Whatever you want to call this, it isn’t democracy. America has more Democrats than Republicans, and Sanders’s support among Democrats is greater than Trump’s among Republicans: he has a larger slice of a bigger pie. But somehow we seem set to propel Trump to the Republican nomination, making him the standard-bearer for the American right, while relegating Sanders to the status of a historical footnote.

Even worse, this crooked system has a non-negligible chance of giving Donald Trump the presidency.

Nearly all of the blame here lies with the parties, rather than with the American Constitution. Which is crazy, because there’s no good reason for the parties to choose the presidential candidates in the first place; indeed, there’s no particular reason why each party should have only one candidate running in the general election.

There are any number of systems that would be much more democratic and effective than the current horribly complex and unfair system of primaries. Why do the parties get to choose the presidential candidates in the first place? Why should each party only have one candidate running in the general election? There’s no good reason for any of these things, except to take power away from the people and to give it to the parties. In the current climate, where millions of Americans deeply mistrust both political parties, that’s not a good look. A direct election, where the president was chosen by all Americans from a short list of candidates, would be much more democratic and much less open to electoral shenanigans.
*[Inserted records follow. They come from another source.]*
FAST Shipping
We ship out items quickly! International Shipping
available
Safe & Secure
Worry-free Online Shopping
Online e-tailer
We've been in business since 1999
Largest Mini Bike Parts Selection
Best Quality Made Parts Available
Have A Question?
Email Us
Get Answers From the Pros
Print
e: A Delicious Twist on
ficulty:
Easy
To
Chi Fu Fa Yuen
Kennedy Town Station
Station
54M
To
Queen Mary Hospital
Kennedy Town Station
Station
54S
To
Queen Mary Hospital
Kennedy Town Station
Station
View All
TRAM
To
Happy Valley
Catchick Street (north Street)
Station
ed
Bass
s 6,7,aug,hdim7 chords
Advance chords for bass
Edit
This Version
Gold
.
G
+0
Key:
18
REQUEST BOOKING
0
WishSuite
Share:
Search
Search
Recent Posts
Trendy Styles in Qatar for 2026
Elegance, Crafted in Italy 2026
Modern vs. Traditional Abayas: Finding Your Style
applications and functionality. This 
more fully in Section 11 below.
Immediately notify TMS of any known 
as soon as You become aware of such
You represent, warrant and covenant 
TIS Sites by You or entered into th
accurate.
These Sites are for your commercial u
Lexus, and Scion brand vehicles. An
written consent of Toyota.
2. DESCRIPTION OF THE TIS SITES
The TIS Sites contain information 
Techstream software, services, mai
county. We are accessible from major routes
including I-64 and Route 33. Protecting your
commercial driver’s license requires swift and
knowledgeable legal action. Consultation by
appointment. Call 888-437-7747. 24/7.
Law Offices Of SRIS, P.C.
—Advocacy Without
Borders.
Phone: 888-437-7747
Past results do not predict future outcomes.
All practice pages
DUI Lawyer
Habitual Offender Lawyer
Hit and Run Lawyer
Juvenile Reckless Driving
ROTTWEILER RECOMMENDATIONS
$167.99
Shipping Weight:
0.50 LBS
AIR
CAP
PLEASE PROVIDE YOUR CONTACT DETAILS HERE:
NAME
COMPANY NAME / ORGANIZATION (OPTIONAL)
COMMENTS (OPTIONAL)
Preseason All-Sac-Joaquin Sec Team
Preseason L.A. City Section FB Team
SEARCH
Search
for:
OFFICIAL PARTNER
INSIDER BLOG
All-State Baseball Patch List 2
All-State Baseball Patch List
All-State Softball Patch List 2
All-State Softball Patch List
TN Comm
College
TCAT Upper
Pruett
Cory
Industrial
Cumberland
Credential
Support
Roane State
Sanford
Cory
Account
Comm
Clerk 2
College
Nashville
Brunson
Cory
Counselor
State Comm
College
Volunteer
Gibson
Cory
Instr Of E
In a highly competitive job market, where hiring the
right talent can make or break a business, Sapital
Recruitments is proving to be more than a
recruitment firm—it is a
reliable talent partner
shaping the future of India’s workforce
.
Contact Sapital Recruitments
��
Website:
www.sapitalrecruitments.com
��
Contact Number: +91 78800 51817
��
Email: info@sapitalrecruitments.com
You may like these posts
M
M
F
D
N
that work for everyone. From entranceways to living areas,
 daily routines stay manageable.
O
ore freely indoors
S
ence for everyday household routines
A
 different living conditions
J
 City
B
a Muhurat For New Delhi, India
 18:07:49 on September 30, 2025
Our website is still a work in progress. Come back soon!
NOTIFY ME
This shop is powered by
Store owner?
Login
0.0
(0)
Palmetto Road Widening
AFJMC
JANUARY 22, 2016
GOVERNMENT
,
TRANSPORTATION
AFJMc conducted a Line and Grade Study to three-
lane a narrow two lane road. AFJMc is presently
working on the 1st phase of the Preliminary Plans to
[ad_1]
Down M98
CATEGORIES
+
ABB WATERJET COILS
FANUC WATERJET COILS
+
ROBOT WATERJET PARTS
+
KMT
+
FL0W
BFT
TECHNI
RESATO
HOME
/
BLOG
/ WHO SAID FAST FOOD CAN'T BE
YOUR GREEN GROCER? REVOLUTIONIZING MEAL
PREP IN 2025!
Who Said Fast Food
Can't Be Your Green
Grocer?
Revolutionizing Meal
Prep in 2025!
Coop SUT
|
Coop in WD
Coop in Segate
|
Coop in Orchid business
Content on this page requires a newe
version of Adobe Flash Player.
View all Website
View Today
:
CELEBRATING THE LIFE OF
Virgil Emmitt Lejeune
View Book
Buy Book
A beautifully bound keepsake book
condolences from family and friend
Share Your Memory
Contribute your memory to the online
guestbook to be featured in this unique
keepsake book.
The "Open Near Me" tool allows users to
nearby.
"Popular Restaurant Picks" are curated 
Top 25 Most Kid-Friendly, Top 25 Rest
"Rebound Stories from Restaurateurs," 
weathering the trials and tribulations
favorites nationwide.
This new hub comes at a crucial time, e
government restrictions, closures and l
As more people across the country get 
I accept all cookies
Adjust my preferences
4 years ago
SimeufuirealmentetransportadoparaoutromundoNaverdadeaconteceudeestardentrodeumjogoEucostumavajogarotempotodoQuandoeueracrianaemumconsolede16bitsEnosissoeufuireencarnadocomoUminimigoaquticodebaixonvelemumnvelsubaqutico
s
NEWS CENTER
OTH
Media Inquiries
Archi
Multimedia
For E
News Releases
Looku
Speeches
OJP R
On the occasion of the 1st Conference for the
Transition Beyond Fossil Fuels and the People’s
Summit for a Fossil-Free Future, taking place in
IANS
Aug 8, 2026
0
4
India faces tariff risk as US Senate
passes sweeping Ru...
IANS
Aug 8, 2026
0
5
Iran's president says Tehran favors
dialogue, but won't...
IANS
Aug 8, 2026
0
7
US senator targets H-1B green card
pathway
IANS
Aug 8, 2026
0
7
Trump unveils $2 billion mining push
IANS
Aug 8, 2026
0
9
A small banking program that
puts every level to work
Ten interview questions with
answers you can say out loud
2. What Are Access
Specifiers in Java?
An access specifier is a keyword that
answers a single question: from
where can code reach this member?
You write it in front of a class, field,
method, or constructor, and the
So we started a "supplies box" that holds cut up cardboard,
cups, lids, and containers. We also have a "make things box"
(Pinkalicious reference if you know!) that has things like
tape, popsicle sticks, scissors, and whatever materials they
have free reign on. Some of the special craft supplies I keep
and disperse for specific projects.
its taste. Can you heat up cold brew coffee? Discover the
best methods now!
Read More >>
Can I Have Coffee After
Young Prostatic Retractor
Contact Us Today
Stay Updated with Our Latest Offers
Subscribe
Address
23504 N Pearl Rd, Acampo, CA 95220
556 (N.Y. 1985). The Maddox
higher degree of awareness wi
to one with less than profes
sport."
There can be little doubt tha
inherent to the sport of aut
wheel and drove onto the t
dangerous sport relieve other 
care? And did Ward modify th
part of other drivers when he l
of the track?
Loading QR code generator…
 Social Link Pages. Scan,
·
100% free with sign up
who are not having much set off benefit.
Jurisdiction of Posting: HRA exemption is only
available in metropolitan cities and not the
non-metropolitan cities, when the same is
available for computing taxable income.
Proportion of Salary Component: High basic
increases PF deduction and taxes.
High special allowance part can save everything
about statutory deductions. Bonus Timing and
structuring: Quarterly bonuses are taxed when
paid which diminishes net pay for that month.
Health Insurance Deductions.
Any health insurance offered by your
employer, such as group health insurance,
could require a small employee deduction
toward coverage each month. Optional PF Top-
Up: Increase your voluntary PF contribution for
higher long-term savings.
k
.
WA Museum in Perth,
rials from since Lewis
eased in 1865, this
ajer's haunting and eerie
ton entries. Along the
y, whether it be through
If voters in a single election simply ranked all the candidates in order of preference, with the winner would be decided by single transferable vote, then that would create a system where Trump would be very likely to be kicked out of the running before Sanders was. Which is what should happen, in a country where Sanders has more support than Trump.

So next time you rub your eyes and wonder how on earth this racist nutjob is going to become the Republican presidential candidate, remind yourself that it’s not democracy which put him in that position. Rather, it’s the lack of it.

Correction: An earlier graphic accompanying this article mistakenly transposed its depictions of Trump delegates and Trump votes.